What is expected: Reproduce every line in the material below that holds "data".

◆ ◆ ◆

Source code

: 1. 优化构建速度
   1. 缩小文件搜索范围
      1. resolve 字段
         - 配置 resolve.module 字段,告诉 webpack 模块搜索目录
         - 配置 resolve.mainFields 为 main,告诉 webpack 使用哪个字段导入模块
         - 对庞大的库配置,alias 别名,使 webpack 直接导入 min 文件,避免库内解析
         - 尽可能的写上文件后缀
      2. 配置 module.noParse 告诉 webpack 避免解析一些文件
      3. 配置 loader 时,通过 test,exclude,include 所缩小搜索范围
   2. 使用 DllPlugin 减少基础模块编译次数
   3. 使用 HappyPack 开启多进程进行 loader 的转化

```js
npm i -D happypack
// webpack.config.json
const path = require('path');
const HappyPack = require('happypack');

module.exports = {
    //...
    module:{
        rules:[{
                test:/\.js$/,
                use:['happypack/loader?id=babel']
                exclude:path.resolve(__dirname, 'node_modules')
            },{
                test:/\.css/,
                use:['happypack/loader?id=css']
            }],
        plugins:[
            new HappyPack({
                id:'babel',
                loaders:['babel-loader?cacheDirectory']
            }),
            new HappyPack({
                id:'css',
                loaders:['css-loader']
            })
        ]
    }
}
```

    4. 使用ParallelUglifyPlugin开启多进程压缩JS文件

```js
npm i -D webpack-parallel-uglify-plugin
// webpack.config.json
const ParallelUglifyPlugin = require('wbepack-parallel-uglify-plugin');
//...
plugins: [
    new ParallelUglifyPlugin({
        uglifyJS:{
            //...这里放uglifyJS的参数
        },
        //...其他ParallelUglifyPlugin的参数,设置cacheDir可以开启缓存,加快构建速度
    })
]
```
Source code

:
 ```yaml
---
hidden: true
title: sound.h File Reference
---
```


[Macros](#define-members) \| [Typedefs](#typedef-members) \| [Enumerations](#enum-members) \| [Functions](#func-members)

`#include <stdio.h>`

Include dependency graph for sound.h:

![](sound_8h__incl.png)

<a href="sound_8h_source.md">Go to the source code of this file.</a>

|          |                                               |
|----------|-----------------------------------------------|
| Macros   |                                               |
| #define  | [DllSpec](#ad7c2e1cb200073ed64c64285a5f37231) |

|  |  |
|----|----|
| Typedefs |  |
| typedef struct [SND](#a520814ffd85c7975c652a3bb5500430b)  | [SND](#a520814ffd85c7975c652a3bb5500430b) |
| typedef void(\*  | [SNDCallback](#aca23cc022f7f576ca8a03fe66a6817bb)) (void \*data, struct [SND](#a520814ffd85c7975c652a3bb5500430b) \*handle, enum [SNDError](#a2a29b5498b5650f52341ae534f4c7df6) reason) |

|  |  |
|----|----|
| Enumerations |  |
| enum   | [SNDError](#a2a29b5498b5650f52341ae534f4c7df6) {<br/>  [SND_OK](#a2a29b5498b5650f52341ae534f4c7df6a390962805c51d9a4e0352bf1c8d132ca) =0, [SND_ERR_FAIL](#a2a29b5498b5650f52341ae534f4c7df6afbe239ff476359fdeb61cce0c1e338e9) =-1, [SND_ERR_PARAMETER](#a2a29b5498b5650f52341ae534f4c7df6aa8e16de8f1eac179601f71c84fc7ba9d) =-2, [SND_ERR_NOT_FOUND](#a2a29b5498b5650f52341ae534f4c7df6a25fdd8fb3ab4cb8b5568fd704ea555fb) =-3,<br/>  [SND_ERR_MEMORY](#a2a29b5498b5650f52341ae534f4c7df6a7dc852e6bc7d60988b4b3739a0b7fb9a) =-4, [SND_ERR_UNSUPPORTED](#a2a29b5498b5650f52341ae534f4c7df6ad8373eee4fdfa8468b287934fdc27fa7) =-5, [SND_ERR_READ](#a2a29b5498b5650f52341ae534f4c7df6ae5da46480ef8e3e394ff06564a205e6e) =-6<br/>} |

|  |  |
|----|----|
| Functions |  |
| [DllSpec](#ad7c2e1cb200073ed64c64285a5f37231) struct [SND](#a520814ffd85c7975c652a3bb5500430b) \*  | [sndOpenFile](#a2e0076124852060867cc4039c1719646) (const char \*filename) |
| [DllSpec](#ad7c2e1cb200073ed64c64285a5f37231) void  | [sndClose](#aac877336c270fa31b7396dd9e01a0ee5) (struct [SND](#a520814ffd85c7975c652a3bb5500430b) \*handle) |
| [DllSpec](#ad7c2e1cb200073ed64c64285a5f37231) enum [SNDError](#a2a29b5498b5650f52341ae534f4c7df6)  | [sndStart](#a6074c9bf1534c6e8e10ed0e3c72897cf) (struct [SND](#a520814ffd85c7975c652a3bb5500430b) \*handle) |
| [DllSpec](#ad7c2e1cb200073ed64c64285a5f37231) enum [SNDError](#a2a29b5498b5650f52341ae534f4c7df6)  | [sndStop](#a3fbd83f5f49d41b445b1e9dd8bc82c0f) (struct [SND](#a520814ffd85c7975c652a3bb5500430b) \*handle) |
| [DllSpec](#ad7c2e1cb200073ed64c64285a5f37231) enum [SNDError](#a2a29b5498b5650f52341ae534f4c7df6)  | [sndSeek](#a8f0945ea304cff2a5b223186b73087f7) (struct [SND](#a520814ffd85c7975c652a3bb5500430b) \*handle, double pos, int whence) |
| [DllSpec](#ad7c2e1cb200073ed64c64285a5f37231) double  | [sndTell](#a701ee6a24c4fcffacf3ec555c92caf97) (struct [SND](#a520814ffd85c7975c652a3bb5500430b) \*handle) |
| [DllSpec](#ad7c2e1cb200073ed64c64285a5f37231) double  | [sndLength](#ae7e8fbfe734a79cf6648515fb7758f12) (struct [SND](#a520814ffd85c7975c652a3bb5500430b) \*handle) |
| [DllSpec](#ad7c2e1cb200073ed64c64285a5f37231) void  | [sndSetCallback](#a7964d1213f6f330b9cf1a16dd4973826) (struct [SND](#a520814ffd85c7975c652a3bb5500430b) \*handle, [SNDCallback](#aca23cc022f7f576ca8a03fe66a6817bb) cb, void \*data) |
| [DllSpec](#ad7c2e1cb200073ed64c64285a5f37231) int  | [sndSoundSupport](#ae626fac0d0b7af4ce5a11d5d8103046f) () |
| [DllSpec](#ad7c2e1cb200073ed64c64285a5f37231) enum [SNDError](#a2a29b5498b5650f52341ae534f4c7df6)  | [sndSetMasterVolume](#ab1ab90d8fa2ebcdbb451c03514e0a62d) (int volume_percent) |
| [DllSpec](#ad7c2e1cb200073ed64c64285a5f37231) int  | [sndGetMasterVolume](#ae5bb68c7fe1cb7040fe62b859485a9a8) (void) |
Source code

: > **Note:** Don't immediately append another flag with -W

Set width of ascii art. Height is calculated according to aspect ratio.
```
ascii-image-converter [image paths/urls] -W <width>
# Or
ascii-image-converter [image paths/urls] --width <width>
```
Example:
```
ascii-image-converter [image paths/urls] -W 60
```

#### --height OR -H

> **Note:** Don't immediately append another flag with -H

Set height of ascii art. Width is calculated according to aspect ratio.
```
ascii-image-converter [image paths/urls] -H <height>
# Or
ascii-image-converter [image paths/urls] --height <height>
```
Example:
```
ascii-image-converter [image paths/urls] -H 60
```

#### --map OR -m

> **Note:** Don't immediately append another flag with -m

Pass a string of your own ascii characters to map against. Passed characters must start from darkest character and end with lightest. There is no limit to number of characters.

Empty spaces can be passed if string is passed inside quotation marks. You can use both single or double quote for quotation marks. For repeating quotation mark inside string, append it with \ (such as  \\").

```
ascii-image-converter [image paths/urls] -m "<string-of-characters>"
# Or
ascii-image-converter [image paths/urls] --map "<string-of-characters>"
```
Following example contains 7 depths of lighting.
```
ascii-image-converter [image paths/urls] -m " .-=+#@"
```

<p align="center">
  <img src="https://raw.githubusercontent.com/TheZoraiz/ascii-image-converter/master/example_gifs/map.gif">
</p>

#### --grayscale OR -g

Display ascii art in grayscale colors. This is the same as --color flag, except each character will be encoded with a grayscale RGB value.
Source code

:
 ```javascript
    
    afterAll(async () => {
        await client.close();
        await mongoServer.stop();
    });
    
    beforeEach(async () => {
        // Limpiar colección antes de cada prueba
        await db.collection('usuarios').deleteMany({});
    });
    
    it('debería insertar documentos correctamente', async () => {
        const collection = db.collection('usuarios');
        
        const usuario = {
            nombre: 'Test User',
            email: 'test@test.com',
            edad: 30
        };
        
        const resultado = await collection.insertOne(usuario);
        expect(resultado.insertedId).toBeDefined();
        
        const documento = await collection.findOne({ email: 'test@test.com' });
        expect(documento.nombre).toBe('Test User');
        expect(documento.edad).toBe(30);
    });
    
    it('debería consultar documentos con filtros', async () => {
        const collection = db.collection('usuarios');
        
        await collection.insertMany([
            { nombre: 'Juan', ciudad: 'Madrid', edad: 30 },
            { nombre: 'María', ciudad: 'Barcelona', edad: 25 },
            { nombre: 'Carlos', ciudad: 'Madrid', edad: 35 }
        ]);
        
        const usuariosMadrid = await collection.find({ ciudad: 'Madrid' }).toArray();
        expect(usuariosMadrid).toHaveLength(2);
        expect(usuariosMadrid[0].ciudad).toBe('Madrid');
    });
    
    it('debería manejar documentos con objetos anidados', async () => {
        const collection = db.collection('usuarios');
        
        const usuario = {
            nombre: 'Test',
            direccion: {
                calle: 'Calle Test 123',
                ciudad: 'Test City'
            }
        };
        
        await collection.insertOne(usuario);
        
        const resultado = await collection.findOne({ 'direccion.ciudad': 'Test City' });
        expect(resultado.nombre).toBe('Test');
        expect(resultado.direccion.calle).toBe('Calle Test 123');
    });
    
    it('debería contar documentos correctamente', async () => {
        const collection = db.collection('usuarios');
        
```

◆ ◆ ◆

Answer below:
| typedef void(\*  | [SNDCallback](#aca23cc022f7f576ca8a03fe66a6817bb)) (void \*data, struct [SND](#a520814ffd85c7975c652a3bb5500430b) \*handle, enum [SNDError](#a2a29b5498b5650f52341ae534f4c7df6) reason) |
| [DllSpec](#ad7c2e1cb200073ed64c64285a5f37231) void  | [sndSetCallback](#a7964d1213f6f330b9cf1a16dd4973826) (struct [SND](#a520814ffd85c7975c652a3bb5500430b) \*handle, [SNDCallback](#aca23cc022f7f576ca8a03fe66a6817bb) cb, void \*data) |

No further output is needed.